You mean that constant "on the first day", "on the second day" etc.? I'd call that emphasis.

"This is actually a common tactic taken in Hebrew literature. The importance of the concept waxes and wanes with the amount of emphasis and detail placed on the concept."

Fair enough as a general principle, but that doesn't make the contradictions here go away.

-- creeper

Anonymous said...

"so far no one on this site that's questioned the reliability of the Gospels or the Bible on the whole have done anything more than point a few seemingly "contradictions" that were easily explained"

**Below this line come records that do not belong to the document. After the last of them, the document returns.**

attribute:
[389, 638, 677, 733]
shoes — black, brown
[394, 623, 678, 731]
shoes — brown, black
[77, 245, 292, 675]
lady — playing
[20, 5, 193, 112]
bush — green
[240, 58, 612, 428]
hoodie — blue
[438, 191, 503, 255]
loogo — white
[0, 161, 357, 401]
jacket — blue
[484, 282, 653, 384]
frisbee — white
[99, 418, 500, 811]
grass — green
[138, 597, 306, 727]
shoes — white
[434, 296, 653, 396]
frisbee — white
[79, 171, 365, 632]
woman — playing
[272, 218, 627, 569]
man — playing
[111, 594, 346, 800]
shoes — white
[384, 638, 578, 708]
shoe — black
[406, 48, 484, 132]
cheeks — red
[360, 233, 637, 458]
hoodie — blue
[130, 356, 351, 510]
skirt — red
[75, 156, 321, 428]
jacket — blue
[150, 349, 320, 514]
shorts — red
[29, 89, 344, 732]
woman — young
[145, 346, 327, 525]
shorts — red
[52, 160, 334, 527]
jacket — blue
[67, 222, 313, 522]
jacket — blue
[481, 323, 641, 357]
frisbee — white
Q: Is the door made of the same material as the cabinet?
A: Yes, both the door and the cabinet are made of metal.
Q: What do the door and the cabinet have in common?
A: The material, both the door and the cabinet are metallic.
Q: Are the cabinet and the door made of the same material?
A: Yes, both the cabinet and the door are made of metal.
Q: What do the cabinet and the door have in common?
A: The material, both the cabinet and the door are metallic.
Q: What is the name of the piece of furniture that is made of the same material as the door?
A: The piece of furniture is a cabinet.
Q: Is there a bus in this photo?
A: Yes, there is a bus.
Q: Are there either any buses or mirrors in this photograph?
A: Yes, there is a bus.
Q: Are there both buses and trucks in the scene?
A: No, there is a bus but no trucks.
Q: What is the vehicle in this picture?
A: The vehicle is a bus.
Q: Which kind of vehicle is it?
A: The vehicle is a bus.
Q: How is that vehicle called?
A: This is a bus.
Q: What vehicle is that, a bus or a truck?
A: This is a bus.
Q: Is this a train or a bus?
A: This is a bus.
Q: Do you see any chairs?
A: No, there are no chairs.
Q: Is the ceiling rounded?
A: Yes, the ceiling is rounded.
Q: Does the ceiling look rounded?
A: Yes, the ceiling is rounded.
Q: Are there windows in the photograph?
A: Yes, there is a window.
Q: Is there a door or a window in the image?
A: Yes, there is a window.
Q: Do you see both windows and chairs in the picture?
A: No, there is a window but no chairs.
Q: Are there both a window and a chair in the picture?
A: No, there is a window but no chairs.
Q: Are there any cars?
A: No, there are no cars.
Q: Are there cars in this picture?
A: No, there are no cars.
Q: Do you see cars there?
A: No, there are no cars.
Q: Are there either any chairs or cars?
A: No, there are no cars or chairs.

Incidentally, you were also still short an "easy explanation" for the different sets of ten commandments, making your earlier mockery even more unjustified.

-- creeper

Amanda Vanecko said...

Both Lewis and Tolkien accepted that evolution was an acceptable theory. In Lewis's The Problem With Pain, he describes the evolution of man, in a way, concluding that man ruined his own species.

In a few of his other writings, Lewis suggests that evolution was God's hands-on way of slowly developing the perfect creature to which he would bestow upon a spirit. While this is only a speculation, it does seem in character with God to do such a thing.

Also, Tolkien's The Silmarillion, describes Eru Iluvatar (God) directing the Ainur (angels) in the Music of Ainur which is creating the world. The process appears to be slow and gradual, and a slight change in note could change the shape of a beast. This sounds like a beautiful analogy for the creation of the universe and earth.